Waheed’s study suggests that a complex or high perianal fistula on MRI images may be the initial presentation of CD, which differs from the general population [34]. By analyzing our patients, we found that 61.0% (83/136) presented with complex fistulas, whereas high fistulas were uncommon, only 8.1% (11/136). Oliveira et al. showed that the characteristics of perianal fistulas were actually similar in the CD and non-CD populations, as evidenced by abscess incidence, volume, and signs of fistula activity (high signal on T2WI images as well as focal enhancement); however, they also found that compared to the non-CD population, the CD population was younger (28.6 ± 14.9 y vs. 42.4 ± 14.7 y) and rectal inflammation was more common (30.2% vs. 6.7%) [35]. The mean age of our patients was 27.5 ± 10.2 years and the incidence of rectal involvement was 34.6% (47/136), similar to the CD population of Oliveira et al. (p = 0.51 and 0.49, respectively). Although we did not analyze the non-CD patients, our results support their conclusion that young patients with concomitant rectal inflammatory perianal fistulas are more likely to be further diagnosed with CD, which is associated with the involvement of the colorectum [2, 36].

Although no studies have verified consistency between perianal fistula activity and activity of intestinal or extraintestinal lesions in CD patients, it has been suggested that patients may have better outcomes after surgery when the intestinal disease is in a quiescent phase [37], reflecting the impact of systemic inflammation on perianal fistula treatment and prognosis.

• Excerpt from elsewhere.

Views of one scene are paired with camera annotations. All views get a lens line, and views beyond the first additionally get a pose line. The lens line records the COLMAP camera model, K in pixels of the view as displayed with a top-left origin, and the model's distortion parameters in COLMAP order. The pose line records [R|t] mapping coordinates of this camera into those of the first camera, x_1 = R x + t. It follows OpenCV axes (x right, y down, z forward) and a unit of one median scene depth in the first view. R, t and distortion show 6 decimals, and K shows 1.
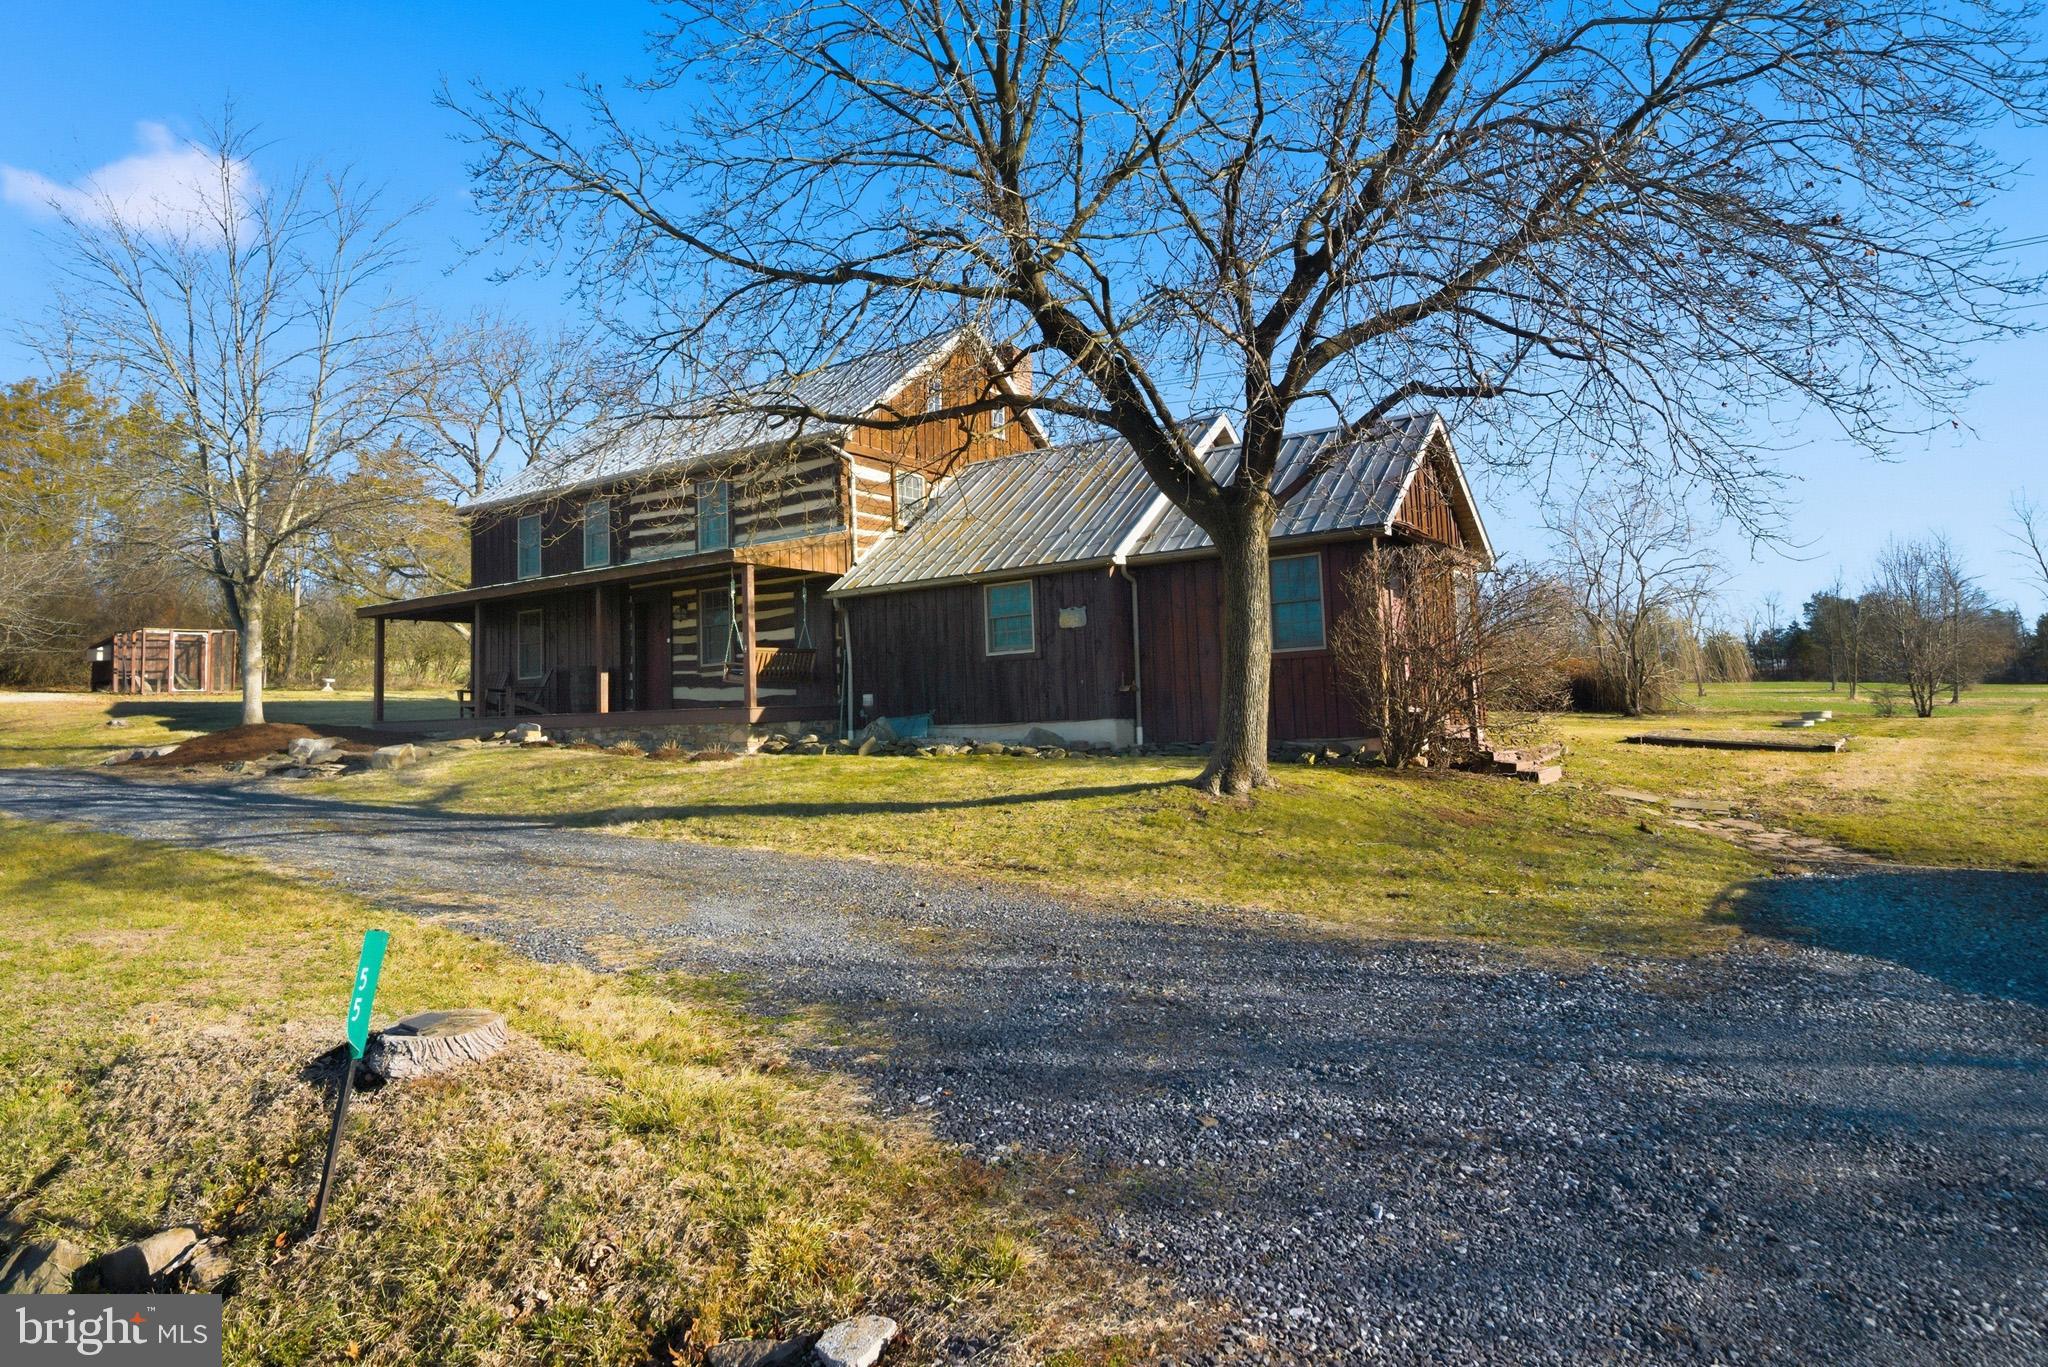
lens RADIAL K [[1249.5, 0, 1014.3], [0, 1249.5, 604.4], [0, 0, 1]] dist [-0.002656, -0.000603]
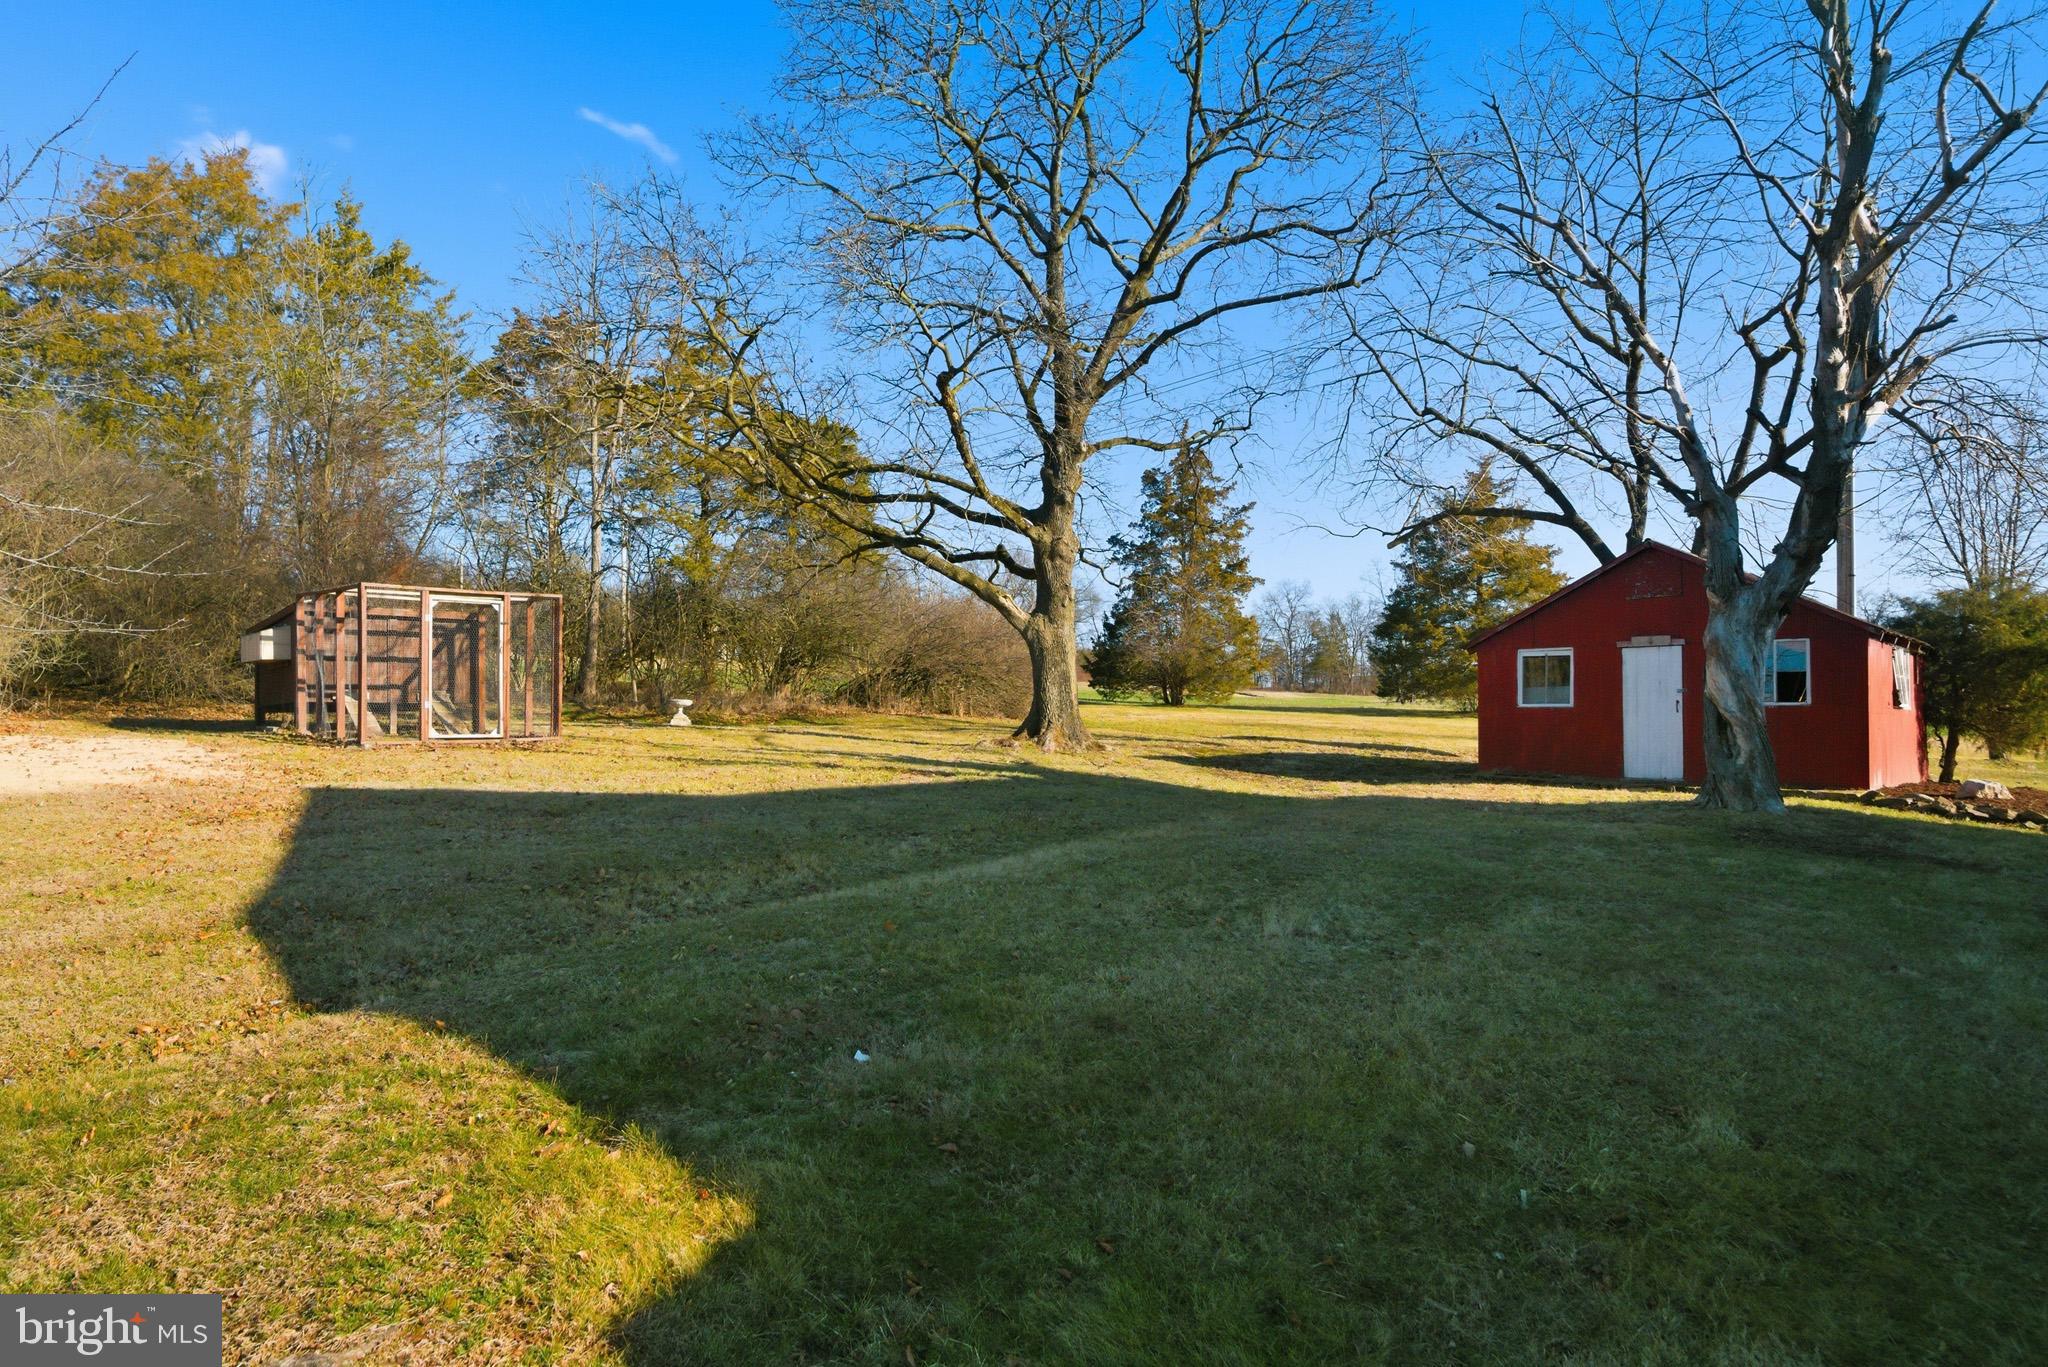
lens RADIAL K [[1258.7, 0, 1021.3], [0, 1258.7, 698.8], [0, 0, 1]] dist [0.007544, 0.000883]
pose [[0.993653, 0.028027, -0.108945, -0.527909], [-0.021059, 0.997690, 0.064591, 0.031127], [0.110504, -0.061887, 0.991947, 0.737443]]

In the simple grouping we developed based on Van Assche's classification (low and high activity group), the high activity group had higher PDAI and laboratory inflammatory markers (CRP and ESR) and a higher proportion of complaints of perianal fistula-related symptoms (50.8% vs. 23.4%, p = 0.002), suggesting the validity of our grouping and revealing a correlation between perianal fistula activity and systemic activity in CD patients. Although we did not observe differences in CT parameters between patients with different outcomes, patients with low PDAI tended to be more responsive to treatment and had a better short-term prognosis in both low and high activity group, in line with the findings of Pikarsky et al. [38].

Our study has some limitations. Due to the retrospective design, the follow-up time and treatment were not controlled, and they did affect the outcome. Although the baseline results have not been affected, a rigorous prospective study should be carried to reveal the influence of CT parameters on the prognosis of perianal fistula.

In conclusion, we can simply divide perianal fistulas in CD patients into two states of high and low activity by using pelvic MRI, and fistula with high activity is related to higher VAT density and VA/TA index, suggesting higher overall inflammatory load.